The number one question you need to ask is not how to convince your country to go to war, but rather: "Who will inherit my brother's kingdom in the event of his devastatingly untimely death?". The answer, particularly in the case of the common (and often desired) primogeniture laws, are your brother's children. Whether you intend to conquer by force or through intrigue, these blood relatives of the "true" king will need to die. Why bloody up your army when you could send assassins to do the job instead? With enough of your half-brother's descendants dead, you will become the entitled legal ruler of the nation. Even if the commoners rebel, you have a valid Casus Belli to protect your claim and defend yourself from international aggression when you take over.

The king, as described, cannot win in open war -- so look to the shadows instead.

  • $\begingroup$ You forgot the part where war was used for personal profit of yourself and your supporters. Wars could be vastly profitable to the small class of people actually making the decisions. The fact that it was a negative to the nation as a whole was not really considered relevant. Totally agree on assassins, though. $\endgroup$ Commented Oct 31, 2015 at 5:20
  • $\begingroup$ Good point. The last paragraph seems useless and wrong in hindsight, so I've removed it. $\endgroup$
    – Avernium
    Commented Oct 31, 2015 at 5:47

The king's problems could disappear thusly: The building in which the council meets "tragically" collapses before king arrives, none of the council survive. The king announces "evidence" that several of the heirs of the council members conspired to commit this terrible murder for their own gain, and arrests are made almost before the dust settles, certainly before the heirs can organize. Under "questioning", it is "discovered" that the murderers were offered lands and money by the evil neighboring kingdom to commit their crime. News of a bloody massacre on the border arrives soon afterward (surely its the evil neighboring kingdom, who else could it be?). The king reports more evidence of spys and saboteurs employed by the evil neighboring kingdom. In all the fuss, the news that the king's half-brother has suffered a fatal "accident" after being seen with unidentified foreigners goes unnoticed. With the help of an ambitious, clever, morally-flexible servant (captain of the guard?) eager to earn the king's favor, even a lazy, dull king could make this happen.

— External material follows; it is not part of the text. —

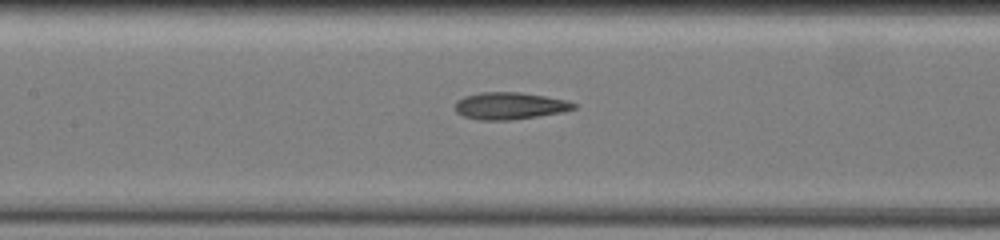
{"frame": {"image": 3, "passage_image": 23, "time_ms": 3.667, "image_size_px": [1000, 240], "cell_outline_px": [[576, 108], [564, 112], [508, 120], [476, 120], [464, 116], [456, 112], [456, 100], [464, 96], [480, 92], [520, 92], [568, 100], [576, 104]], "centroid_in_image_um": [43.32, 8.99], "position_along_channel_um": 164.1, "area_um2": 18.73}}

Propoganda. That is the very method that has always been used. Although most people have been willing to go to war when we have 'wars', ie WWII, WWI, keeping your propaganda vague, and convincing, will make your population want to go to war. Say Trump declares war on China in the near future, and you want to get people to go to war. Of course, the first option is drafting, but say there isn't any drafting, you can make it seem essential that they go to war. If you explain that if not enough people go to war, then they'll die or get drafted anyways, they will be much more motivated to actually join your cause.

In short, the answer is propaganda; specifically demonization, because you mentioned "He is building some excuse: essentially claiming the others attacked first."